WORK TO COMPLETE ::
In the rows, copy the stretch from the line containing "What is the" through the end of the rows, swapping "value" for "figure" and keeping everything else unchanged. Leave the pictures out of your answer.

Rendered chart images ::
● ● ● ● ●

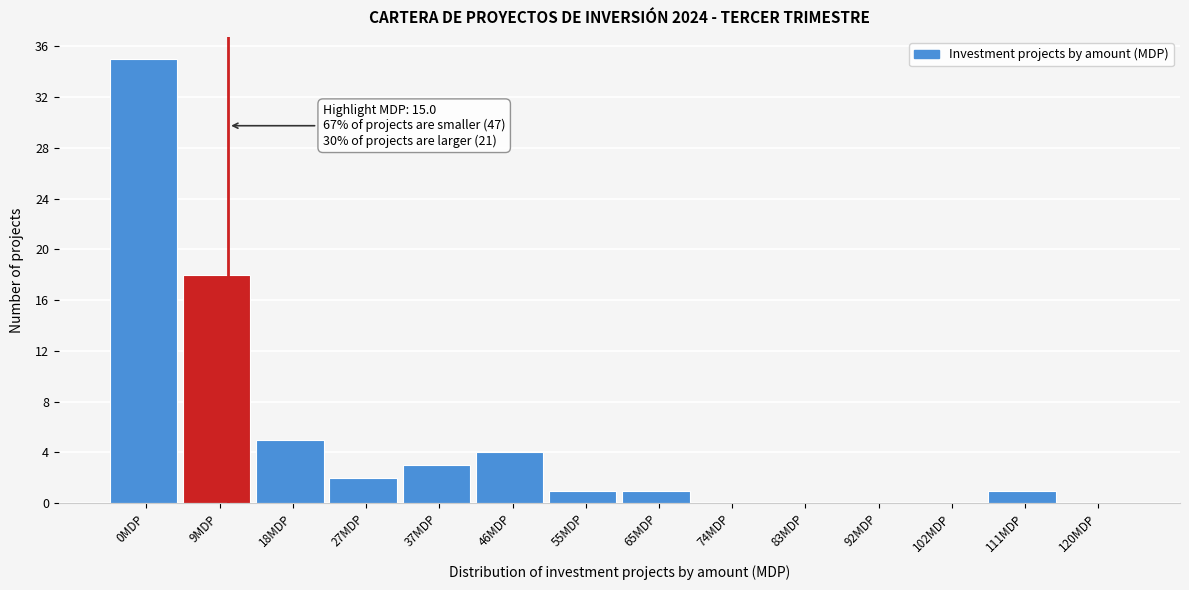

Reading left to right, what are all the values shown in this chart?

0MDP=35	9MDP=18	18MDP=5	27MDP=2	37MDP=3	46MDP=4	55MDP=1	65MDP=1	74MDP=0	83MDP=0	92MDP=0	102MDP=0	111MDP=1	120MDP=0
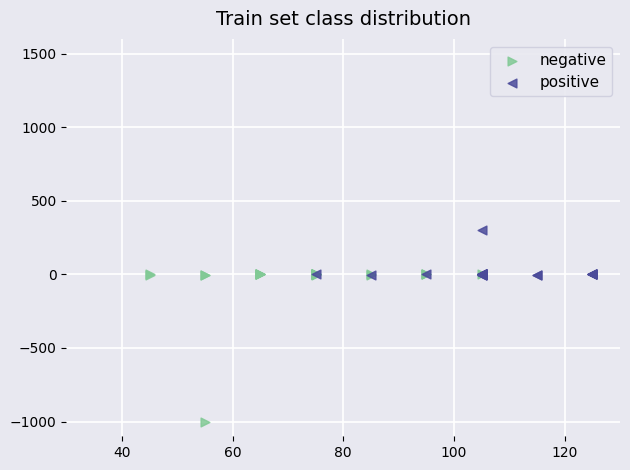

Which series has the widest spread of Y values?

negative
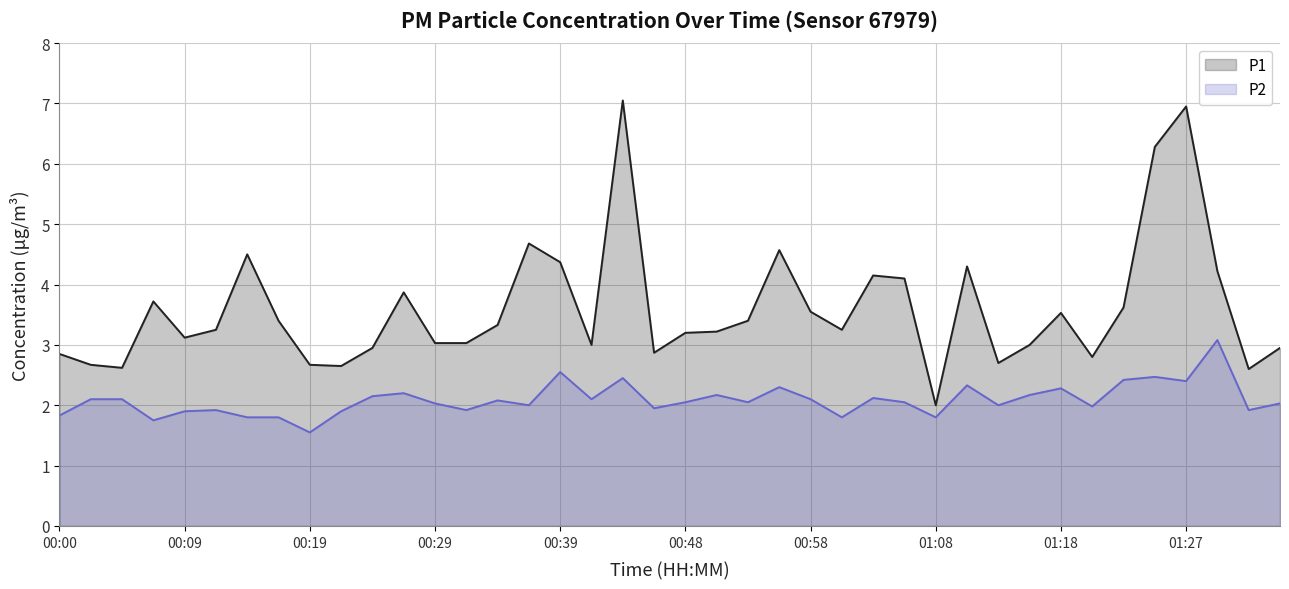

What is the value of the P2 point at the 1st from the left?

1.8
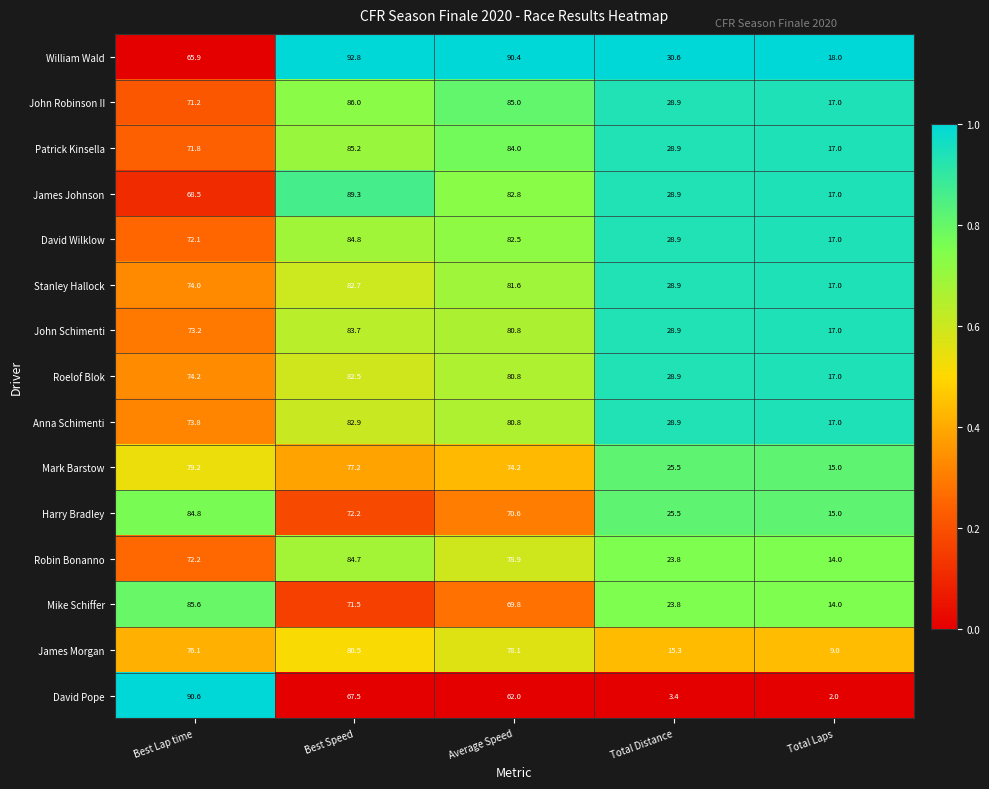

Read the Harry Bradley value at Average Speed.

70.6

● ● ● ● ●

ANSWER BOX ::
What is the figure of the P2 point at the 1st from the left?

1.8

Read the Harry Bradley figure at Average Speed.

70.6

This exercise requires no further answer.